Examples in this context are Thai Silk or Canadian Whiskey. Including such products for protection by offering the GI resulted in high fragmentation of the market domestically in the countries concerned. In addition such inclusion also presented difficulties for the WTO to comply with its own rules based on the concept of ‘like products’. The EU challenged the GIs based on the countries that since have been ceased to exist, like for example the ‘ceylon tea’.
However this move could be countered by the argument that the customer information is adequate to identify the quality of the product irrespective of the political name change in respect of the country concerned. Another problem was posed by the plant varieties like ‘basmati rice’ that can be grown in any place. It so happened in the case of wine that the TRIPS rules under Article 24:6 allowed the use of varietal labels for the products from some regions even in cases where the name is used as a GI by another region or country.

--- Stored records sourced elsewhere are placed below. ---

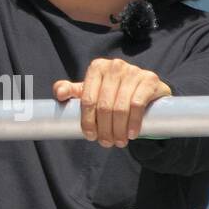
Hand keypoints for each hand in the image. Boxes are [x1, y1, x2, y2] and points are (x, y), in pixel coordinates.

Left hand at [53, 58, 172, 147]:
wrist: (147, 90)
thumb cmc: (113, 91)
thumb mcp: (92, 90)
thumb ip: (71, 91)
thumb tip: (58, 94)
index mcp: (97, 67)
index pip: (88, 99)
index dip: (87, 121)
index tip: (90, 136)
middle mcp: (114, 66)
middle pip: (104, 105)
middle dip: (104, 129)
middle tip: (106, 143)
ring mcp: (133, 71)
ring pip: (120, 107)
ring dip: (118, 129)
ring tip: (119, 142)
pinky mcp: (149, 80)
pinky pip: (138, 104)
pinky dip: (133, 122)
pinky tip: (132, 134)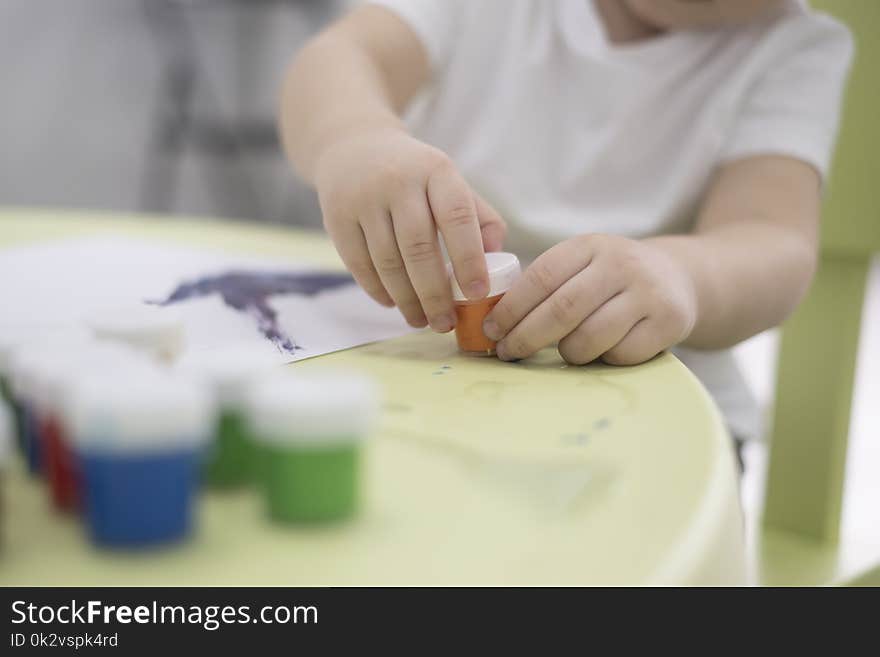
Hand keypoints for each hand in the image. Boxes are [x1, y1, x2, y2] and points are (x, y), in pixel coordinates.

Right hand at [313, 129, 506, 330]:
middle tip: (445, 324)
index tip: (478, 293)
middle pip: (418, 248)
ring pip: (387, 262)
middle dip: (434, 293)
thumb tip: (496, 260)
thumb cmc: (415, 176)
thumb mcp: (449, 182)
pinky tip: (394, 304)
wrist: (353, 148)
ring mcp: (363, 199)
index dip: (469, 258)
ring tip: (421, 320)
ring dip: (407, 299)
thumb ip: (479, 218)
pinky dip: (378, 291)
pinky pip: (359, 265)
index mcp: (436, 170)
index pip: (457, 217)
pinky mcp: (336, 218)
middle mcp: (397, 181)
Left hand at [482, 234, 696, 364]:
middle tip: (507, 353)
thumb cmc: (612, 278)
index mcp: (590, 246)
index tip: (490, 330)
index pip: (541, 277)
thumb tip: (494, 322)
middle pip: (562, 310)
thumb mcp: (583, 264)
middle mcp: (621, 264)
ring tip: (562, 352)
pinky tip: (602, 351)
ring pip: (590, 337)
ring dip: (567, 352)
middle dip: (526, 337)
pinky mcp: (669, 321)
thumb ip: (547, 284)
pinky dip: (603, 359)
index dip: (511, 308)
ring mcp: (648, 292)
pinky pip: (621, 354)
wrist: (679, 277)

There were problems with the protection of “Traditional Expressions” like “vintage” or “ruby” for port because of the various definitions the term carried. The issues were related to the quality issues due to the availability of the goods from various geographical locations and hence it would be difficult to control the quality fully. (Josling, Roberts and Orden, 2004, p. 135) The area of Geographical Indication is one that potentially may lead to certain disputes among the members of the WTO.
“There are competing claims to entitlement to the names of strains of rice and varieties of tea that are popular among consumers around the world, and which originated in particular geographic regions” . The main objective of the TRIPS council is to embark upon more precise rules to bring an end to the different arguments from the competing nations by arriving at a comprehensive solution.